Banks writes two kinds of books, different enough that he has the slightly different pen names, with and without the M. His Science Fiction, under Iain M Banks, is mind-blisteringly* broad in scope. As I've said before, I've got a background in Math and Science, and bad Science in Sci Fi irritates me. I'm happy with logical science and different laws of physics based on currently-undiscovered scientific principles; but random laws of physics that aren't consistently applied, or stupid applications of real laws irk me. Banks is one of those authors whose physics is spot on.

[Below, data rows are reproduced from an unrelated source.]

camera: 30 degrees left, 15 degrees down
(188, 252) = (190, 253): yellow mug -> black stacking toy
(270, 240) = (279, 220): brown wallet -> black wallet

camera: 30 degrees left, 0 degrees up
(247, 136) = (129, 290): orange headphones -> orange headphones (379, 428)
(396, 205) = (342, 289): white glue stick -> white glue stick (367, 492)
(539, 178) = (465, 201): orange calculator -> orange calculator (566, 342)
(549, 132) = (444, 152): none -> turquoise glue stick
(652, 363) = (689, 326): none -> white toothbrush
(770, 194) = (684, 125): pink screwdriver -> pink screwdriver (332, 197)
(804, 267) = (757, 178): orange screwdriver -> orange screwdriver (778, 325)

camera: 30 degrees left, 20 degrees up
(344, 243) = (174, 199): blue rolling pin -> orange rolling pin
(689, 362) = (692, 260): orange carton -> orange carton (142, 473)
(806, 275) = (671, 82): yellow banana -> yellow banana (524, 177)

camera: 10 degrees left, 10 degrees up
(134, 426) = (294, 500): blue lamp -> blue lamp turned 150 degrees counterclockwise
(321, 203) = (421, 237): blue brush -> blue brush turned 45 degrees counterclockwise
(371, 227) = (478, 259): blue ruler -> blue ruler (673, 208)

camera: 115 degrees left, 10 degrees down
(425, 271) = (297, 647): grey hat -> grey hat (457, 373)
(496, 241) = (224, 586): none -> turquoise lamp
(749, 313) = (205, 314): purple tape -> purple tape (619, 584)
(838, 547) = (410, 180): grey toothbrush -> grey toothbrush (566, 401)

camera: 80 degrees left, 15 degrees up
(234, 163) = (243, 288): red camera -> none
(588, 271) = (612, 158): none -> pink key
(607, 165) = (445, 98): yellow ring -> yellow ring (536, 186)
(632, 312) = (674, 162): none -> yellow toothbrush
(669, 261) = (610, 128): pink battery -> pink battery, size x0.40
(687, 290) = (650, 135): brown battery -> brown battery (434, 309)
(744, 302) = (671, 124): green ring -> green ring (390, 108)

But that is an aside. The Steep Approach to Garbadale isn't one of his science fiction books. It's the other kind - the well-written fiction novel. A lot of these books steer of at least a little into the fantastical of horrific, but this is a novel clearly set in our world, with real and flawed characters, and reflects on the politics of our time - or at least, our time two years ago; it sits solidly in the Bush era, and the characters reflect on and rail against US imperialism. I found it quite gripping, and on occasions hard to put down. It's a little more normal for me to not put a book down because a stupendously powerful star cruiser is about to chop up an Orbital with billions of people living on it; not being able to put down a book because Alban was about to go fishing with his cousin Sophie and oh my goodness what will transpire between them! was an unusual and pleasant feeling.

So, it's a definite worth-reading book. My problem now is that I can never quite remember which of my Banks non-sci-fi I've read and which I haven't. I've started reading one before on at least one occasion only to discover that I'd red it before. I'll have to go and work it out.

* Oddly enough, my spell-checker is happy with mind-blisteringly, but has an problem with recommender.